Students at Oxford University in the UK have voted to ban beef and lamb from campus canteens, The Oxford Student reported.
A motion mandating the student union to call for banning beef and lamb in University catering services was passed on Monday (Nov 16) with 31 votes to 9 and 13 abstentions. The ban will cover university-operated catering outlets and university-organised events, but not food served in college halls or cafes.
The student union representatives hope that the ban will help reduce the University’s greenhouse emissions.

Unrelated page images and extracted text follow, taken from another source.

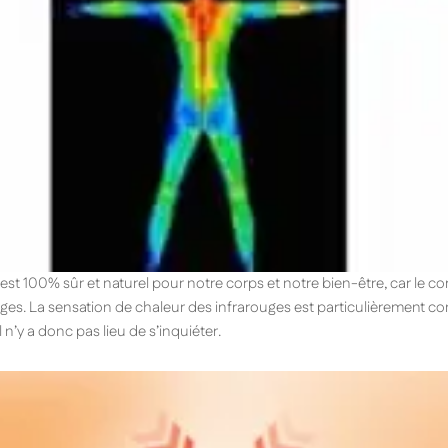
 est 100% sûr et naturel pour notre corps et notre bien-être, car le 
ges. La sensation de chaleur des infrarouges est particulièrement con
l n’y a donc pas lieu de s’inquiéter.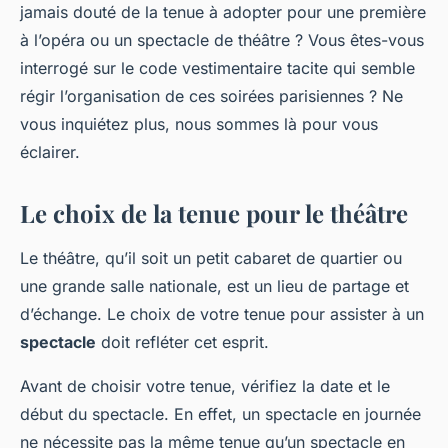
jamais douté de la tenue à adopter pour une première
à l’opéra ou un spectacle de théâtre ? Vous êtes-vous
interrogé sur le code vestimentaire tacite qui semble
régir l’organisation de ces soirées parisiennes ? Ne
vous inquiétez plus, nous sommes là pour vous
éclairer.
Le choix de la tenue pour le théâtre
Le théâtre, qu’il soit un petit cabaret de quartier ou
une grande salle nationale, est un lieu de partage et
d’échange. Le choix de votre tenue pour assister à un
spectacle
doit refléter cet esprit.
Avant de choisir votre tenue, vérifiez la date et le
début du spectacle. En effet, un spectacle en journée
ne nécessite pas la même tenue qu’un spectacle en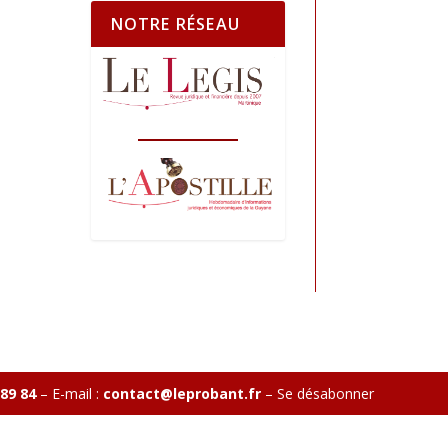
NOTRE RÉSEAU
 89 84
– E-mail :
contact@leprobant.fr
–
Se désabonner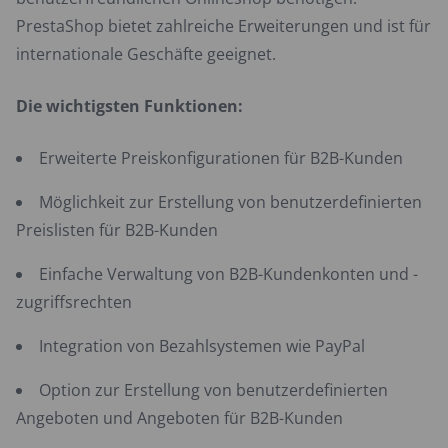
PrestaShop bietet zahlreiche Erweiterungen und ist für
internationale Geschäfte geeignet.
Die wichtigsten Funktionen:
Erweiterte Preiskonfigurationen für B2B-Kunden
Möglichkeit zur Erstellung von benutzerdefinierten
Preislisten für B2B-Kunden
Einfache Verwaltung von B2B-Kundenkonten und -
zugriffsrechten
Integration von Bezahlsystemen wie PayPal
Option zur Erstellung von benutzerdefinierten
Angeboten und Angeboten für B2B-Kunden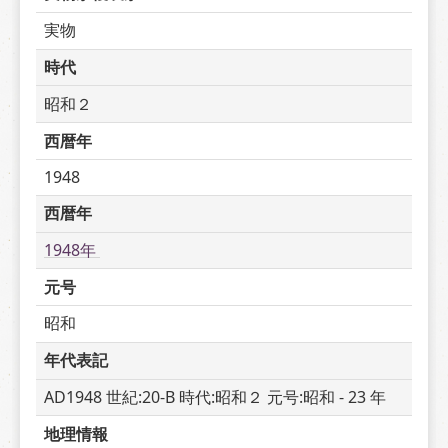
実物
時代
昭和２
西暦年
1948
西暦年
1948年 
元号
昭和
年代表記
AD1948 世紀:20-B 時代:昭和２ 元号:昭和 - 23 年
地理情報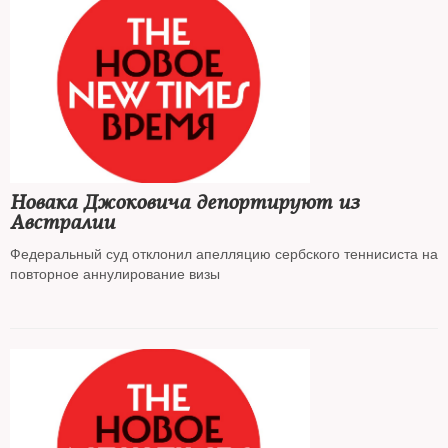
Новака Джоковича депортируют из
Австралии
Федеральный суд отклонил апелляцию сербского теннисиста на
повторное аннулирование визы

The University earlier admitted that it has missed its 2021 carbon emissions goal.
The Oxford Student quoted Agatha Edevane, one of the students who drafted the motion, as saying that ‘substituting beef and lamb produce is probably the single most impactful change the authorities can encourage in behaviour at the university to reduce our collective impact on climate change.’
“Regardless of its origin, food consumption based on animal farming is responsible for significant greenhouse gas emissions which can be substantially reduced by plant-based diets. I hope that Oxford can join other thought-leaders in influencing through this important change and demonstrate that tackling climate change is something we are all involved in. Alternative food offerings can also be sourced from local enterprises and can therefore contribute to the local economy.” she added.
A number of prominent universities in the UK have opted for veganism in a bid to combat the environmental impact of the meat industry.
The University of Cambridge has banned beef and lamb and reported a 33% reduction in carbon emissions per kilogram of food purchased and a 28% reduction in land use per kilogram of food purchased. LSE, Goldsmiths and the University of London have all also banned the sale of beef or lamb in campus outlets in recent years.
Reacting to the decision of the student union, a spokesperson for Oxford University said “The University is currently consulting on a draft sustainability strategy which will be approved next year and includes proposals to reduce the carbon and ecological impact of the food it supplies. These policies will be further developed in the light of the consultation response.”